Dr Mertin Gurcan

Dr Metin Gurcan is a columnist for the Washington-based Al Monitor News Agency writing about security related issues and is a regular contributor to the Turkish T24 News Agency.

After graduating from the Turkish War Academy in 1998 with distinction, Dr Gurcan joined the Turkish Special Forces and served in the Southeast of Turkey, Afghanistan, Kazakhstan, Kyrgyzstan, Kosovo and Northern Iraq as a team commander, military adviser, and liaison officer between 2000 and 2008. In 2010, Dr Gurcan obtained an MA degree in Security Studies from the U.S. Naval Postgraduate School in Monterey with a thesis analyzing the center-periphery relationship between Baghdad and Iraqi Kurds with a focus on Kirkuk.

From 2010 to 2014, Dr Gurcan worked as an analyst officer at the Turkish General Staff. After resigning from the military in 2015, Dr Gurcan obtained his PhD from the Department of Political Science of Bilkent University in 2016 with a dissertation entitled ‘Opening the Blackbox: The Transformation of the Turkish Military’.

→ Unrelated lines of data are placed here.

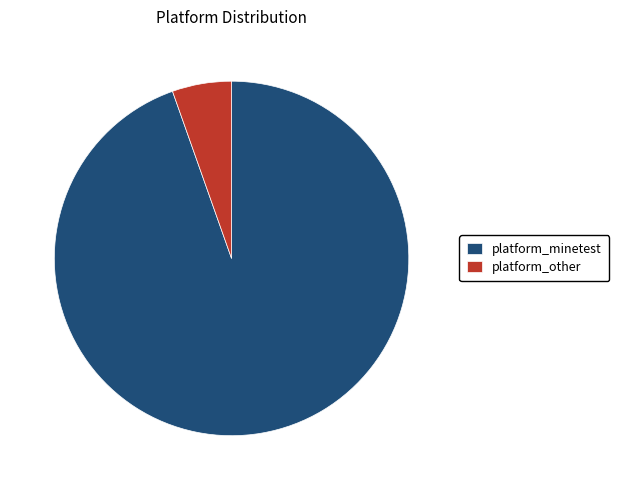

Approximately how many times larger is the value at platform_minetest compared to platform_other?

17.5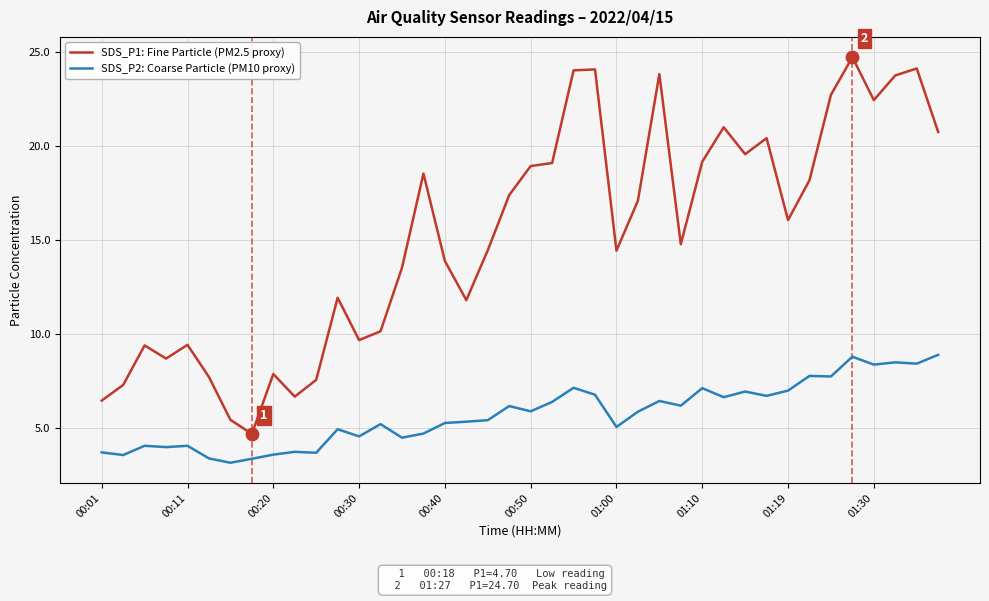

Which series has the largest range (max minus min)?

SDS_P1: Fine Particle (PM2.5 proxy)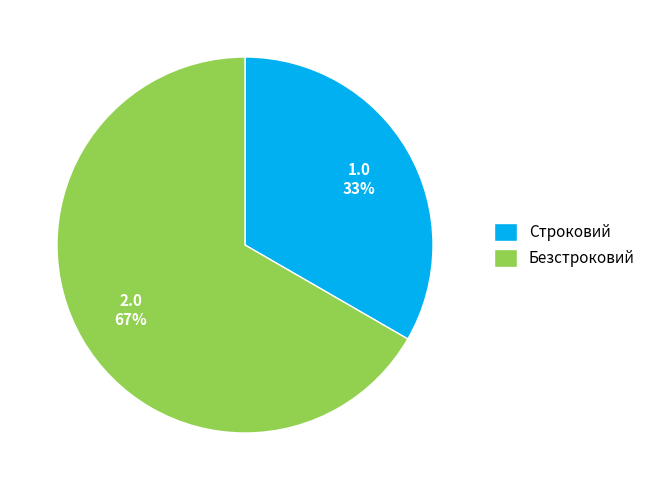

Is the sum of Строковий and Безстроковий greater than half?

Yes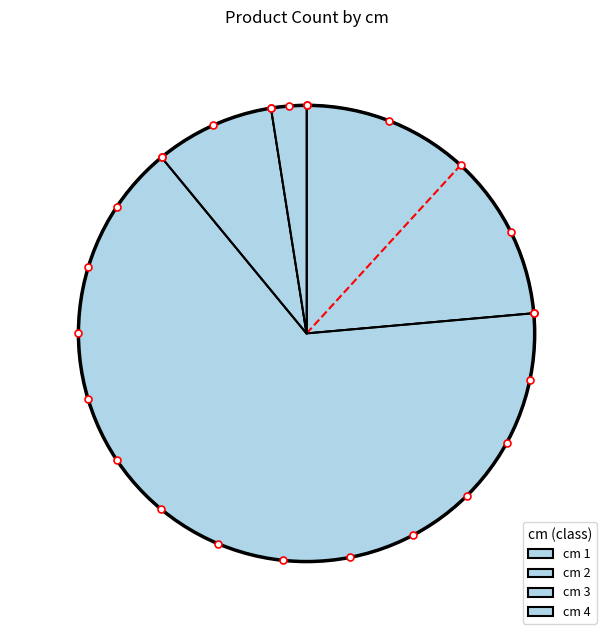

How many slices are in this pie chart?

4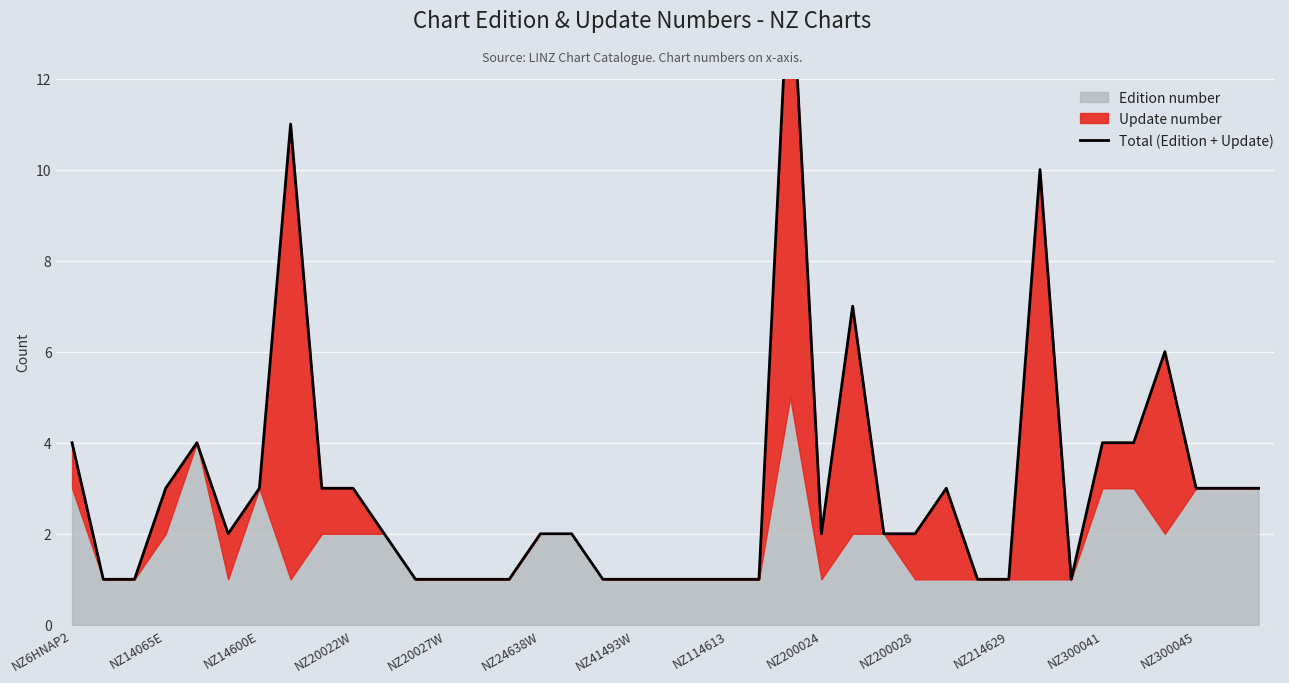

What is the value of the 10th point from the left?

3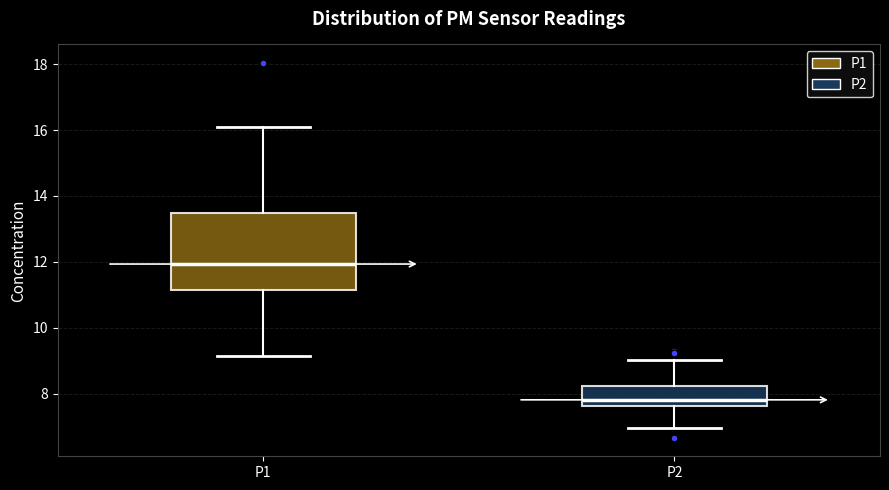

Where does the upper whisker of the box for P1 end on the y-axis? The values are not printed on the chart, so give them approximately, as read against the axis.

16.2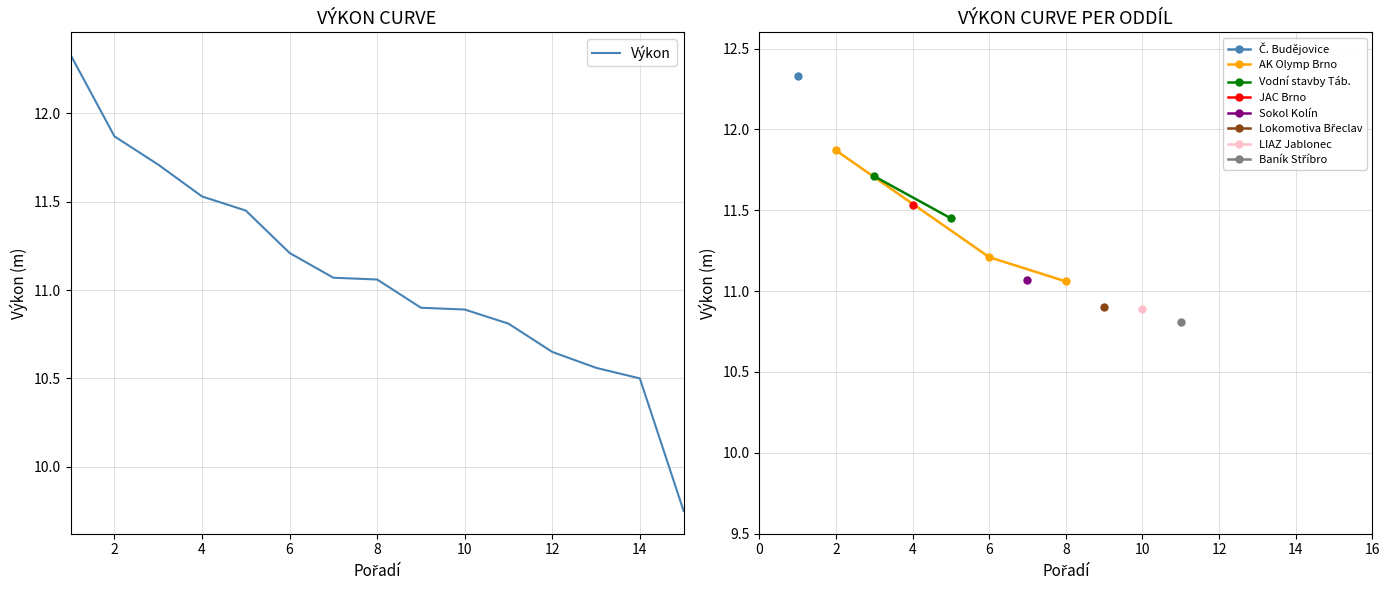

True or false: Výkon has a value of 6.3 at 12.

False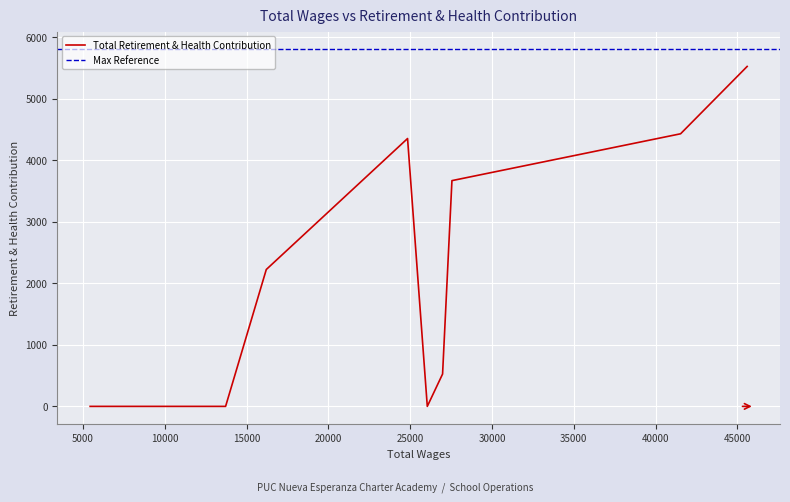

What is the sum of all values?

20722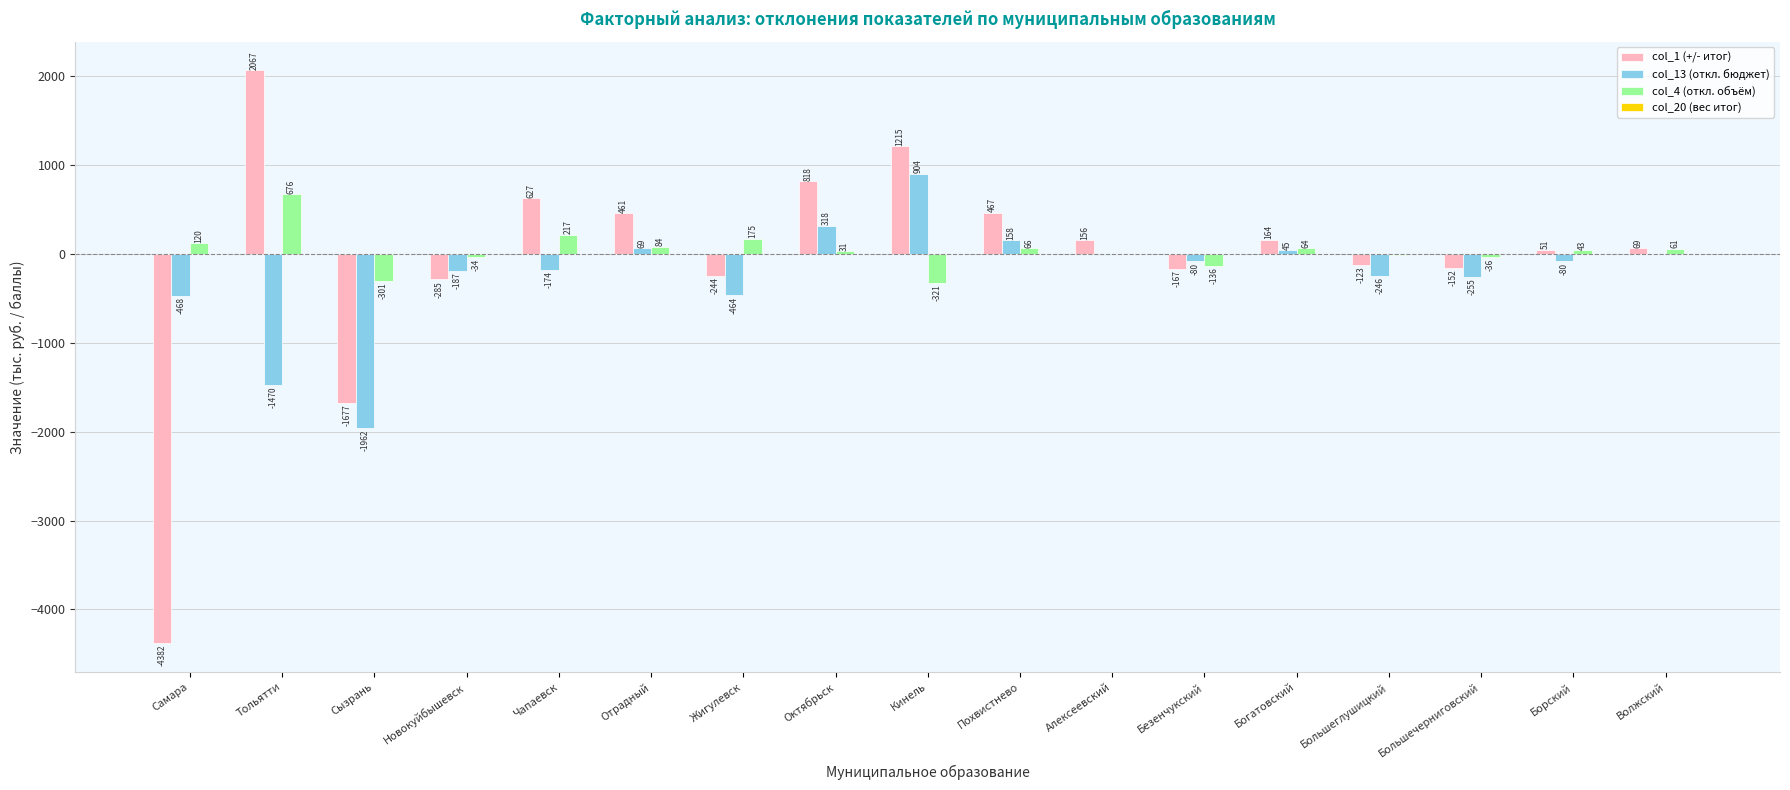

Which category has the highest value across all series?

Тольятти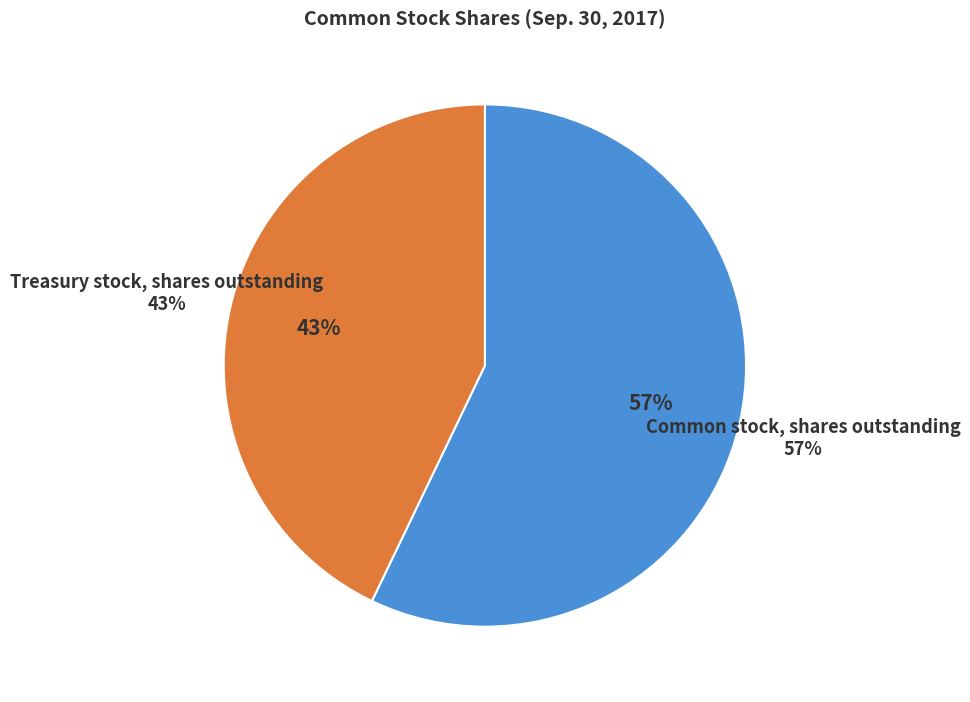

To the nearest percent, what percentage of the pie is Common stock, shares outstanding?

57%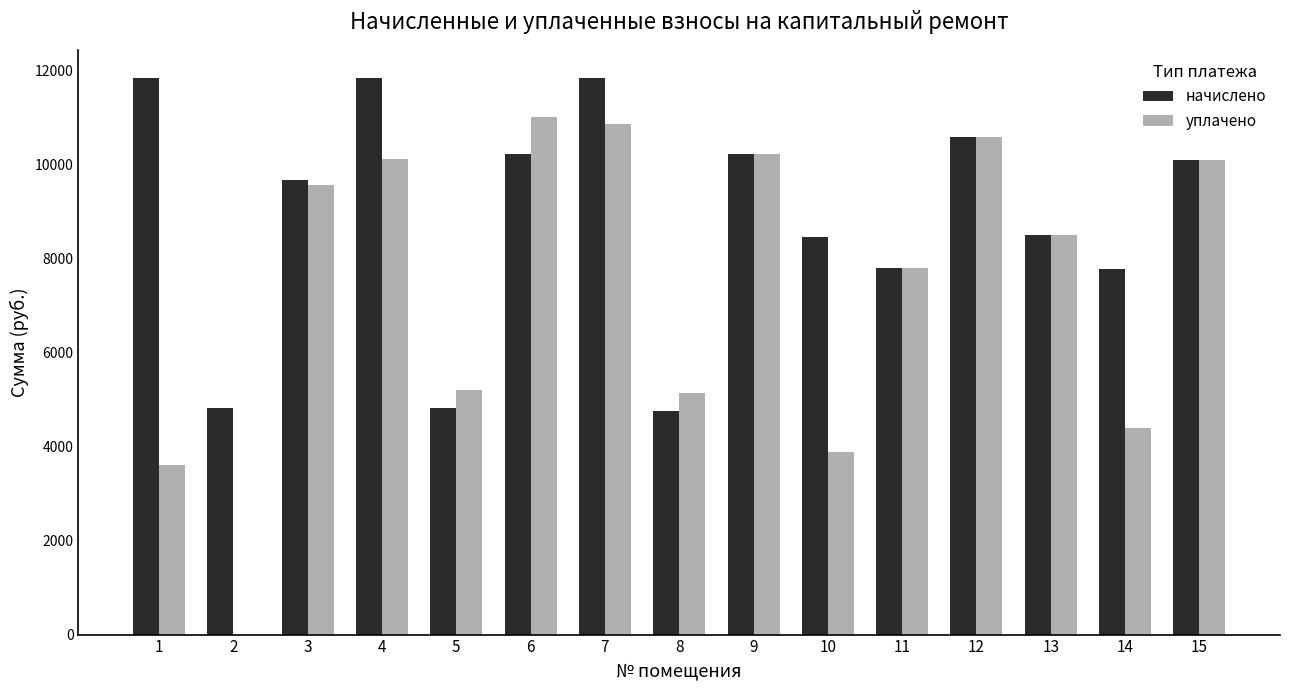

What is the sum of the начислено values at 9 and 12?

20797.4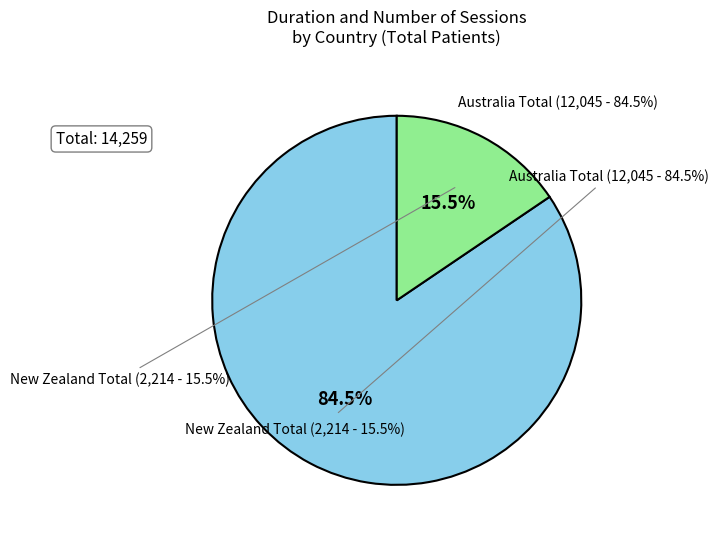

What percentage is NOT represented by New Zealand Total?

84.5%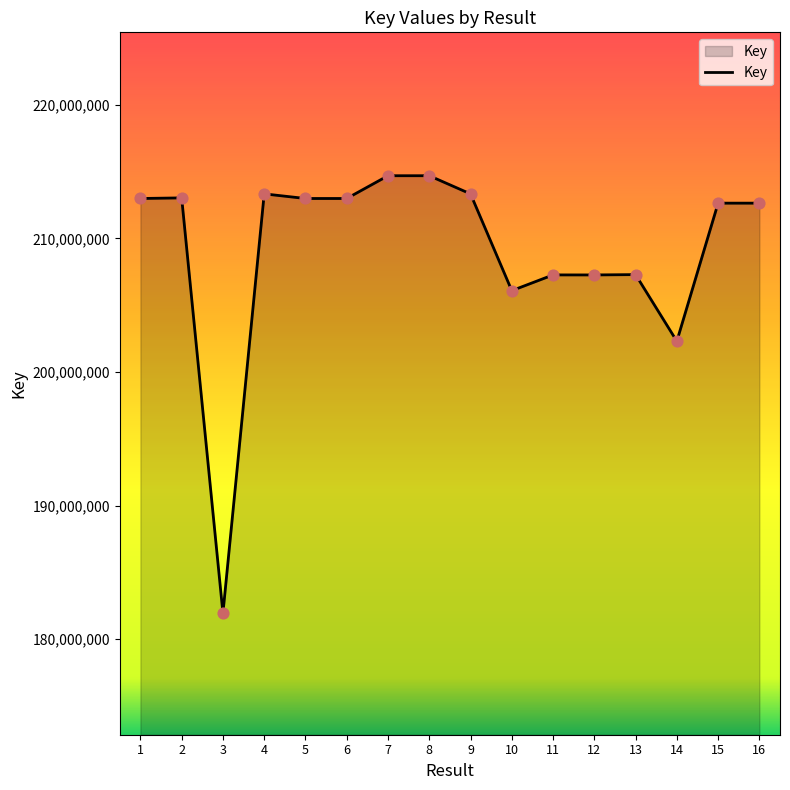

Between 11 and 9, which is larger?

9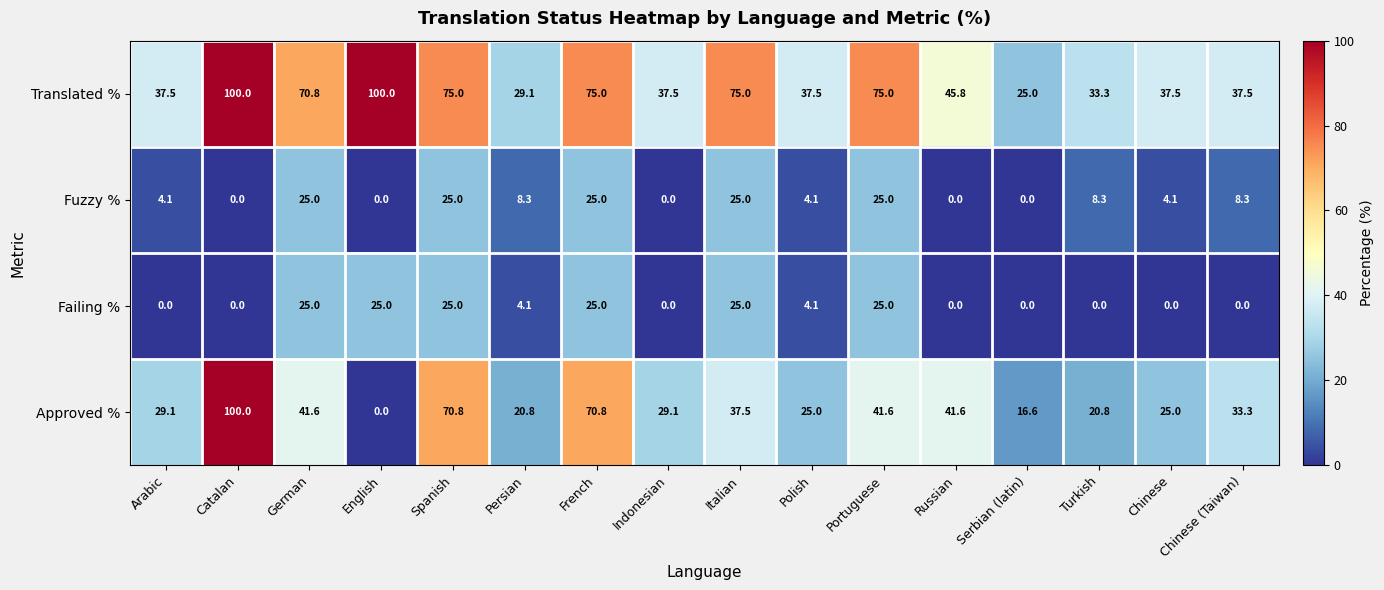

What is the sum of the Failing % values at Catalan and Spanish?

25.0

In 2014, Dr Gurcan worked as a visiting research fellow at Oxford University’s Changing Character of War (CCW) Program, and conducted research about the changing nature of conflict and counterinsurgency (COIN) efforts in tribal and Muslim settings. Dr Gurcan has been published extensively in Turkish and foreign academic journals such as Turkish Studies, Small Wars Journal and Dynamics of Asymmetric Conflict, on issues such as perceptions on the changing nature of warfare, terrorism, Turkish civil-military relations, military history and Turkish foreign policy. Gurcan’s first book entitled ‘The Gallipoli Campaign:The Turkish Perspective’ and co-edited with  Prof. Robert Johnson of Oxford University was published by Routledge in April 2016. His second book titled “What Went Wrong in Afghanistan? Understanding Counter-insurgency in Tribalized Rural Muslim Environments” presenting a critique of COIN efforts in Afghanistan was published by Helion & Company in June 2016.